-- ACTIVITY --
Switch "Reading left to right" to "Going from left to right" in every one of the items below, leaving the rest of the wording unchanged.

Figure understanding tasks
____

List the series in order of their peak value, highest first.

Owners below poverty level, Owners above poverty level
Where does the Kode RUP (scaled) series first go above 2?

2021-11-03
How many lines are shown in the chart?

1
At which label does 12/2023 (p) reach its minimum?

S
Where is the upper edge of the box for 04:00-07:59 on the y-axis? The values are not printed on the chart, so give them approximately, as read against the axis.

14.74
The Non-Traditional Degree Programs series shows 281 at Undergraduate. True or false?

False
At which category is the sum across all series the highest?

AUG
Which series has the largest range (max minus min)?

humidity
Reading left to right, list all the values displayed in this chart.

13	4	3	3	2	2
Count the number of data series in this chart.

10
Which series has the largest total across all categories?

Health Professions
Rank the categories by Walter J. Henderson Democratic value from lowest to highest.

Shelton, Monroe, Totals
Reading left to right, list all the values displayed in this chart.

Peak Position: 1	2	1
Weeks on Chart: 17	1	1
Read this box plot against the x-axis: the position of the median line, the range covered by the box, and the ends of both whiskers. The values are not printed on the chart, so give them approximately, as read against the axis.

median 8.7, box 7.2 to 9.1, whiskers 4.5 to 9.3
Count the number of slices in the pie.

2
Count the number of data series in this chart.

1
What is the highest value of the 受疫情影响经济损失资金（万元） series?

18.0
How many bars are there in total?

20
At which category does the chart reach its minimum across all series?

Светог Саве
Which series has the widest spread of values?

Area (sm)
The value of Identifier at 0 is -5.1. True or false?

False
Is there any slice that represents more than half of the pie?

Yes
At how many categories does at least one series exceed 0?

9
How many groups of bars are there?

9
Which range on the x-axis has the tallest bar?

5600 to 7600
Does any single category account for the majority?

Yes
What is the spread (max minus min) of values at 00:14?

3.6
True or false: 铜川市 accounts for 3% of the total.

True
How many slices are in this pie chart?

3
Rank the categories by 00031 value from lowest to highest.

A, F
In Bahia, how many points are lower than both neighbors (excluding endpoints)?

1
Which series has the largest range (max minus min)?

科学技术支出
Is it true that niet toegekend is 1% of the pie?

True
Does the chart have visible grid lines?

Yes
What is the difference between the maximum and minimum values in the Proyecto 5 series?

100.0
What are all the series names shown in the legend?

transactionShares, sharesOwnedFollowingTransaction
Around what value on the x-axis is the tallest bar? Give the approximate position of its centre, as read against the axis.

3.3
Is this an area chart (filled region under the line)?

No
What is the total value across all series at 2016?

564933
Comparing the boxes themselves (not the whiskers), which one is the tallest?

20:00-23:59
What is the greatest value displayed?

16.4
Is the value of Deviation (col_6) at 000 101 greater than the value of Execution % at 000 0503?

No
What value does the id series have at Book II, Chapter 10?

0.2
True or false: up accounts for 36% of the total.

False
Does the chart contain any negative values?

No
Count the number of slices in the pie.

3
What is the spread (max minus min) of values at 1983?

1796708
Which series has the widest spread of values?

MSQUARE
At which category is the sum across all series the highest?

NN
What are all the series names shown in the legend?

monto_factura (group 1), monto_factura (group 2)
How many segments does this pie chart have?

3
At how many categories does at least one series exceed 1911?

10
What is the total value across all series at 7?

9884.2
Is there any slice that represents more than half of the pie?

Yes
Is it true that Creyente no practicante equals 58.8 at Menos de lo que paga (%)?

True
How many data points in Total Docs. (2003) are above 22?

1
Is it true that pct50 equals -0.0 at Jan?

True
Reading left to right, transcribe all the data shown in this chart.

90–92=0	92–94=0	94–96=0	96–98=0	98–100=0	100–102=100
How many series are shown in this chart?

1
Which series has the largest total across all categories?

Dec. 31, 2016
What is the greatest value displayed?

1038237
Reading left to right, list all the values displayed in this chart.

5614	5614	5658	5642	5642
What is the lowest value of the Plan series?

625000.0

____

-- YOUR RESPONSE --
List the series in order of their peak value, highest first.

Owners below poverty level, Owners above poverty level
Where does the Kode RUP (scaled) series first go above 2?

2021-11-03
How many lines are shown in the chart?

1
At which label does 12/2023 (p) reach its minimum?

S
Where is the upper edge of the box for 04:00-07:59 on the y-axis? The values are not printed on the chart, so give them approximately, as read against the axis.

14.74
The Non-Traditional Degree Programs series shows 281 at Undergraduate. True or false?

False
At which category is the sum across all series the highest?

AUG
Which series has the largest range (max minus min)?

humidity
Going from left to right, list all the values displayed in this chart.

13	4	3	3	2	2
Count the number of data series in this chart.

10
Which series has the largest total across all categories?

Health Professions
Rank the categories by Walter J. Henderson Democratic value from lowest to highest.

Shelton, Monroe, Totals
Going from left to right, list all the values displayed in this chart.

Peak Position: 1	2	1
Weeks on Chart: 17	1	1
Read this box plot against the x-axis: the position of the median line, the range covered by the box, and the ends of both whiskers. The values are not printed on the chart, so give them approximately, as read against the axis.

median 8.7, box 7.2 to 9.1, whiskers 4.5 to 9.3
Count the number of slices in the pie.

2
Count the number of data series in this chart.

1
What is the highest value of the 受疫情影响经济损失资金（万元） series?

18.0
How many bars are there in total?

20
At which category does the chart reach its minimum across all series?

Светог Саве
Which series has the widest spread of values?

Area (sm)
The value of Identifier at 0 is -5.1. True or false?

False
Is there any slice that represents more than half of the pie?

Yes
At how many categories does at least one series exceed 0?

9
How many groups of bars are there?

9
Which range on the x-axis has the tallest bar?

5600 to 7600
Does any single category account for the majority?

Yes
What is the spread (max minus min) of values at 00:14?

3.6
True or false: 铜川市 accounts for 3% of the total.

True
How many slices are in this pie chart?

3
Rank the categories by 00031 value from lowest to highest.

A, F
In Bahia, how many points are lower than both neighbors (excluding endpoints)?

1
Which series has the largest range (max minus min)?

科学技术支出
Is it true that niet toegekend is 1% of the pie?

True
Does the chart have visible grid lines?

Yes
What is the difference between the maximum and minimum values in the Proyecto 5 series?

100.0
What are all the series names shown in the legend?

transactionShares, sharesOwnedFollowingTransaction
Around what value on the x-axis is the tallest bar? Give the approximate position of its centre, as read against the axis.

3.3
Is this an area chart (filled region under the line)?

No
What is the total value across all series at 2016?

564933
Comparing the boxes themselves (not the whiskers), which one is the tallest?

20:00-23:59
What is the greatest value displayed?

16.4
Is the value of Deviation (col_6) at 000 101 greater than the value of Execution % at 000 0503?

No
What value does the id series have at Book II, Chapter 10?

0.2
True or false: up accounts for 36% of the total.

False
Does the chart contain any negative values?

No
Count the number of slices in the pie.

3
What is the spread (max minus min) of values at 1983?

1796708
Which series has the widest spread of values?

MSQUARE
At which category is the sum across all series the highest?

NN
What are all the series names shown in the legend?

monto_factura (group 1), monto_factura (group 2)
How many segments does this pie chart have?

3
At how many categories does at least one series exceed 1911?

10
What is the total value across all series at 7?

9884.2
Is there any slice that represents more than half of the pie?

Yes
Is it true that Creyente no practicante equals 58.8 at Menos de lo que paga (%)?

True
How many data points in Total Docs. (2003) are above 22?

1
Is it true that pct50 equals -0.0 at Jan?

True
Going from left to right, transcribe all the data shown in this chart.

90–92=0	92–94=0	94–96=0	96–98=0	98–100=0	100–102=100
How many series are shown in this chart?

1
Which series has the largest total across all categories?

Dec. 31, 2016
What is the greatest value displayed?

1038237
Going from left to right, list all the values displayed in this chart.

5614	5614	5658	5642	5642
What is the lowest value of the Plan series?

625000.0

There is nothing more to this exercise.